Exercise
Write out every line below that includes the word "blockages".

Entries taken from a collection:
━━━

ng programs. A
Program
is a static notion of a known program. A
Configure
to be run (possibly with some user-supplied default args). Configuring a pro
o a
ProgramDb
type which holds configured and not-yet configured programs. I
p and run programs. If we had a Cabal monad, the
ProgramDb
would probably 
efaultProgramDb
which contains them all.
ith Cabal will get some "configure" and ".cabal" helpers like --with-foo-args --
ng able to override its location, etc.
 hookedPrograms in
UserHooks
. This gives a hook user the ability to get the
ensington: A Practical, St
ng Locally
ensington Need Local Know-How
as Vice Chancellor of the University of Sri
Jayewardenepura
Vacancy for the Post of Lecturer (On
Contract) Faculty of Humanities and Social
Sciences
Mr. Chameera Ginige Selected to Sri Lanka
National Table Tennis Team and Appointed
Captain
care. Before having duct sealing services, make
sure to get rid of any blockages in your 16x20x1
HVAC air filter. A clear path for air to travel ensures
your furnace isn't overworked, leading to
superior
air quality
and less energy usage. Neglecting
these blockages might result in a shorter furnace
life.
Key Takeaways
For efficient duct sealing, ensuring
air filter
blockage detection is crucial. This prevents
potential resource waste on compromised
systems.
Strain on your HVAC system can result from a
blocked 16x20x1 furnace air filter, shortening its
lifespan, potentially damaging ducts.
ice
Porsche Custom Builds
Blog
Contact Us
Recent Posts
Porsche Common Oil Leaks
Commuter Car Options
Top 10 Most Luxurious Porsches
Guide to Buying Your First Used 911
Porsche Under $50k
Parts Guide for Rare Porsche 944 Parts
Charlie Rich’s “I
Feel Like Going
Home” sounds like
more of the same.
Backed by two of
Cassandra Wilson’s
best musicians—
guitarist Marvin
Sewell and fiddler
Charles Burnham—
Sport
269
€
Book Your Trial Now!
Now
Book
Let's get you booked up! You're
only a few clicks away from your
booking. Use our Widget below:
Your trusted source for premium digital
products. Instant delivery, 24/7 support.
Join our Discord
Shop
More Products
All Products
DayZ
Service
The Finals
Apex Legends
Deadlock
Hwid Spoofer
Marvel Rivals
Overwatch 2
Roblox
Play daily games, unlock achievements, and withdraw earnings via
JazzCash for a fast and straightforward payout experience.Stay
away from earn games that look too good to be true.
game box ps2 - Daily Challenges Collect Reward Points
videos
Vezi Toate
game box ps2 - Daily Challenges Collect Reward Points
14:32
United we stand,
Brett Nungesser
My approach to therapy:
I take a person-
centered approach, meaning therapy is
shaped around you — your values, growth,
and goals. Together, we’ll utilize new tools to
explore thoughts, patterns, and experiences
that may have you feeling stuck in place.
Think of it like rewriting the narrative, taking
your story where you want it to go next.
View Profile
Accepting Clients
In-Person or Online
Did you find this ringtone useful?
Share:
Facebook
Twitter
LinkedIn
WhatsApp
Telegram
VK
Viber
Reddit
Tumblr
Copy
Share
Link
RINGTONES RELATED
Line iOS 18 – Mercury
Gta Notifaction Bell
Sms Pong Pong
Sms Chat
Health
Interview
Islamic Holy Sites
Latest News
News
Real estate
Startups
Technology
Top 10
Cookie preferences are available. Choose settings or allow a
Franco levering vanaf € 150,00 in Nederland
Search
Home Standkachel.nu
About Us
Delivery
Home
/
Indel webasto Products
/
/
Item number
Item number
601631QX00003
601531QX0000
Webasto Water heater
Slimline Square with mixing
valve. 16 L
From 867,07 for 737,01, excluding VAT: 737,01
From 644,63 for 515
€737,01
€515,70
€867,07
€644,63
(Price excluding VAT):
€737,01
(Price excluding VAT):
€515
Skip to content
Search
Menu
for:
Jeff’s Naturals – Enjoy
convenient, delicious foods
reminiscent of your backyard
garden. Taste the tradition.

━━━

Task response
sure to get rid of any blockages in your 16x20x1
these blockages might result in a shorter furnace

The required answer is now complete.